Les quadras c’est sympa mais les trentenaires, c’est super !
On les voit partout. Ils occupent les plateaux télés, ils signent des tribunes dans les médias à la mode, la presse traditionnelle leur consacre des dossiers, on les retrouve dans les think-tank les plus actifs ou dirigent même des courants au sein de partis politiques… Bref, ils sont passé à l’offensive politique.
De qui parle t-on ?
Des jeunes pousses de la politique entre 30 et 40 ans, qui ont les dents longues et qui tentent de se bâtir une carrière politique à la force du poignet, sans être nécessairement issus du sérail ou d’une quelconque promotion de l’ENA.
Ces trentenaires ont bien compris qu’il y avait dans l’air comme un parfum de changement, et pas celui qui devait avoir lieu maintenant. La colère qui gronde silencieusement contre la classe politique en place et le sentiment de défiance à l’encontre de l’exécutif comme de la plupart des élus donne des ailes à cette tranche d’âge. Elle se présente comme l’avenir d’une politique française et européenne renouvelée, rompant avec les dérives de leurs aînés, tout en assurant une certaine continuité dans le registre des idées et de la doctrine.
Effet d’aubaine, carriérisme assumé, mouvement de l’histoire ou naïve illusion, comment expliquer l’arrivée sur le devant le la scène de cette génération ?
Time is over…
Si les plus jeunes parviennent à se créer un espace médiatique et une existence politique, c’est avant tout parce qu’ils profitent de la faiblesse de la classe politique en place. Une classe politique d’autant plus fragilisée par un ensemble de facteurs, qui, conjugués, semblent créer une fenêtre de tir aussi inespérée qu’opportune.
Le principal de ces facteur est l’un des nombreux reproches que l’on a pu adresser – et que l’on adresse toujours – à notre classe politique française, à savoir son manque de renouvellement, et par ricochet, son âge avancé. Pour le constater, il suffit de regarder la moyenne d’âge des parlementaires sur les 40 dernières années pour se rendre compte que cette dernière a augmenté à mesure que le temps et les mandats passaient.
Cet état de fait est le fruit d’une part d’une professionnalisation de plus en plus accrue de la vie politique, qui est devenue (à tort ou à raison) un métier à temps plein, et d’autre part de l’absence de limites dans la confiance que peuvent leur accorder les électeurs. Grâce au jeu des étiquettes politiques, renforcé par le système des investitures, de la prime au sortant qui joue sur la réputation du personnage, ou encore l’extrême rareté des peines d’inéligibilité pour les élus condamnés, sans parler de ce que l’on nomme les « fiefs » électoraux, il est courant de voir des élus enchaîner les mandats sur plusieurs décennies.
+===+
# [Consignes de l'exercice]
**A)** D'après l'extrait sur les trentenaires en politique, quel âge ont les jeunes pousses de la politique dont il est question ?
**B)** Relevez toutes les explications que l'extrait sur les trentenaires en politique avance, dans sa question, pour l'arrivée de cette génération sur le devant de la scène.
**C)** Reproduisez à l'identique le passage de l'extrait du document qui commence aux mots « On les voit » et s'arrête après les mots « à l’offensive politique. ».
+===+
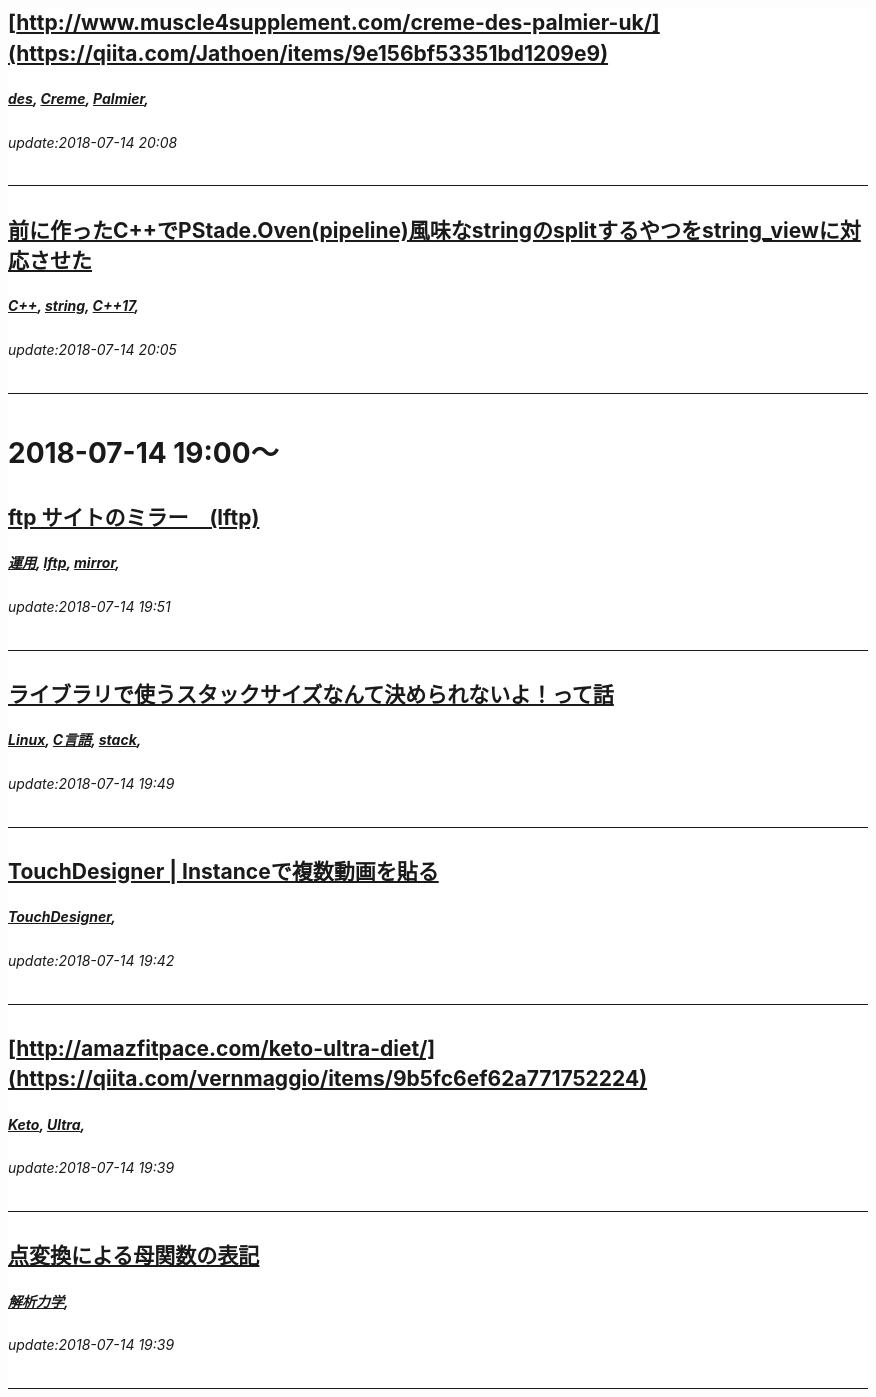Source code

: ## [http://www.muscle4supplement.com/creme-des-palmier-uk/](https://qiita.com/Jathoen/items/9e156bf53351bd1209e9)
##### [des](https://qiita.com/tags/des), [Creme](https://qiita.com/tags/Creme), [Palmier](https://qiita.com/tags/Palmier), 
###### update:2018-07-14 20:08
---
## [前に作ったC++でPStade.Oven(pipeline)風味なstringのsplitするやつをstring_viewに対応させた](https://qiita.com/yumetodo/items/9d766fda7882a4548799)
##### [C++](https://qiita.com/tags/C++), [string](https://qiita.com/tags/string), [C++17](https://qiita.com/tags/C++17), 
###### update:2018-07-14 20:05
---




# 2018-07-14 19:00～
## [ftp サイトのミラー　(lftp)](https://qiita.com/ekzemplaro/items/d7333bceb4245cd9a1b2)
##### [運用](https://qiita.com/tags/運用), [lftp](https://qiita.com/tags/lftp), [mirror](https://qiita.com/tags/mirror), 
###### update:2018-07-14 19:51
---
## [ライブラリで使うスタックサイズなんて決められないよ！って話](https://qiita.com/developer-kikikaikai/items/ae134d3320b016c7ef18)
##### [Linux](https://qiita.com/tags/Linux), [C言語](https://qiita.com/tags/C言語), [stack](https://qiita.com/tags/stack), 
###### update:2018-07-14 19:49
---
## [TouchDesigner | Instanceで複数動画を貼る](https://qiita.com/katsuya_tsukui/items/67cc192f0fb5055ad94b)
##### [TouchDesigner](https://qiita.com/tags/TouchDesigner), 
###### update:2018-07-14 19:42
---
## [http://amazfitpace.com/keto-ultra-diet/](https://qiita.com/vernmaggio/items/9b5fc6ef62a771752224)
##### [Keto](https://qiita.com/tags/Keto), [Ultra](https://qiita.com/tags/Ultra), 
###### update:2018-07-14 19:39
---
## [点変換による母関数の表記](https://qiita.com/takuyataku1225/items/8e17d2b99ad66be8d355)
##### [解析力学](https://qiita.com/tags/解析力学), 
###### update:2018-07-14 19:39
---
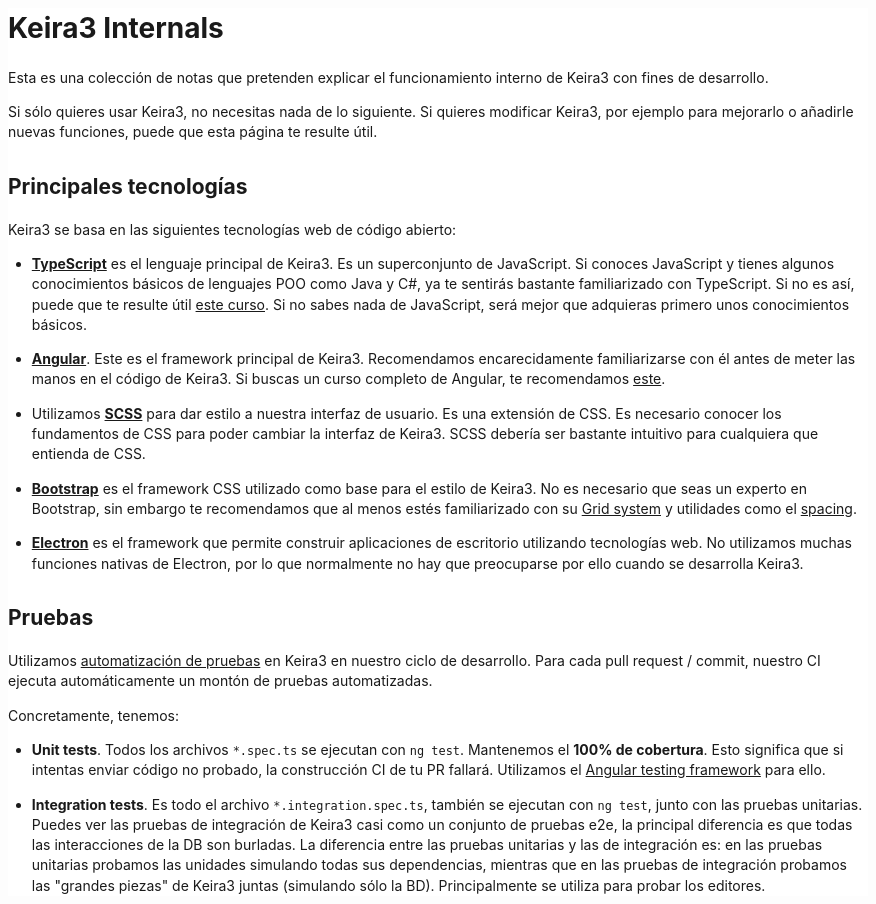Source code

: # Keira3 Internals

Esta es una colección de notas que pretenden explicar el funcionamiento interno de Keira3 con fines de desarrollo.

Si sólo quieres usar Keira3, no necesitas nada de lo siguiente. Si quieres modificar Keira3, por ejemplo para mejorarlo o añadirle nuevas funciones, puede que esta página te resulte útil.

## Principales tecnologías

Keira3 se basa en las siguientes tecnologías web de código abierto:

- [**TypeScript**](http://www.typescriptlang.org/) es el lenguaje principal de Keira3. Es un superconjunto de JavaScript. Si conoces JavaScript y tienes algunos conocimientos básicos de lenguajes POO como Java y C#, ya te sentirás bastante familiarizado con TypeScript. Si no es así, puede que te resulte útil [este curso](https://www.udemy.com/course/understanding-typescript/). Si no sabes nada de JavaScript, será mejor que adquieras primero unos conocimientos básicos.

- [**Angular**](https://angular.io/). Este es el framework principal de Keira3. Recomendamos encarecidamente familiarizarse con él antes de meter las manos en el código de Keira3. Si buscas un curso completo de Angular, te recomendamos [este](https://www.udemy.com/course/the-complete-guide-to-angular-2/).

- Utilizamos [**SCSS**](https://sass-lang.com/) para dar estilo a nuestra interfaz de usuario. Es una extensión de CSS. Es necesario conocer los fundamentos de CSS para poder cambiar la interfaz de Keira3. SCSS debería ser bastante intuitivo para cualquiera que entienda de CSS.

- [**Bootstrap**](https://getbootstrap.com/) es el framework CSS utilizado como base para el estilo de Keira3. No es necesario que seas un experto en Bootstrap, sin embargo te recomendamos que al menos estés familiarizado con su [Grid system](https://getbootstrap.com/docs/4.5/layout/grid/) y utilidades como el [spacing](https://getbootstrap.com/docs/4.5/utilities/spacing/).

- [**Electron**](https://electronjs.org/) es el framework que permite construir aplicaciones de escritorio utilizando tecnologías web. No utilizamos muchas funciones nativas de Electron, por lo que normalmente no hay que preocuparse por ello cuando se desarrolla Keira3.

## Pruebas

Utilizamos [automatización de pruebas](https://en.wikipedia.org/wiki/Test_automation) en Keira3 en nuestro ciclo de desarrollo. Para cada pull request / commit, nuestro CI ejecuta automáticamente un montón de pruebas automatizadas.

Concretamente, tenemos:

- **Unit tests**. Todos los archivos `*.spec.ts` se ejecutan con `ng test`. Mantenemos el **100% de cobertura**. Esto significa que si intentas enviar código no probado, la construcción CI de tu PR fallará. Utilizamos el [Angular testing framework](https://angular.io/guide/testing) para ello.

- **Integration tests**. Es todo el archivo `*.integration.spec.ts`, también se ejecutan con `ng test`, junto con las pruebas unitarias. Puedes ver las pruebas de integración de Keira3 casi como un conjunto de pruebas e2e, la principal diferencia es que todas las interacciones de la DB son burladas. La diferencia entre las pruebas unitarias y las de integración es: en las pruebas unitarias probamos las unidades simulando todas sus dependencias, mientras que en las pruebas de integración probamos las "grandes piezas" de Keira3 juntas (simulando sólo la BD). Principalmente se utiliza para probar los editores.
+===+
# [Réponses ci-dessous]
**A)** Elles ont entre 30 et 40 ans.

**B)** Effet d'aubaine ; carriérisme assumé ; mouvement de l'histoire ; naïve illusion.

**C)**
On les voit partout. Ils occupent les plateaux télés, ils signent des tribunes dans les médias à la mode, la presse traditionnelle leur consacre des dossiers, on les retrouve dans les think-tank les plus actifs ou dirigent même des courants au sein de partis politiques… Bref, ils sont passé à l’offensive politique.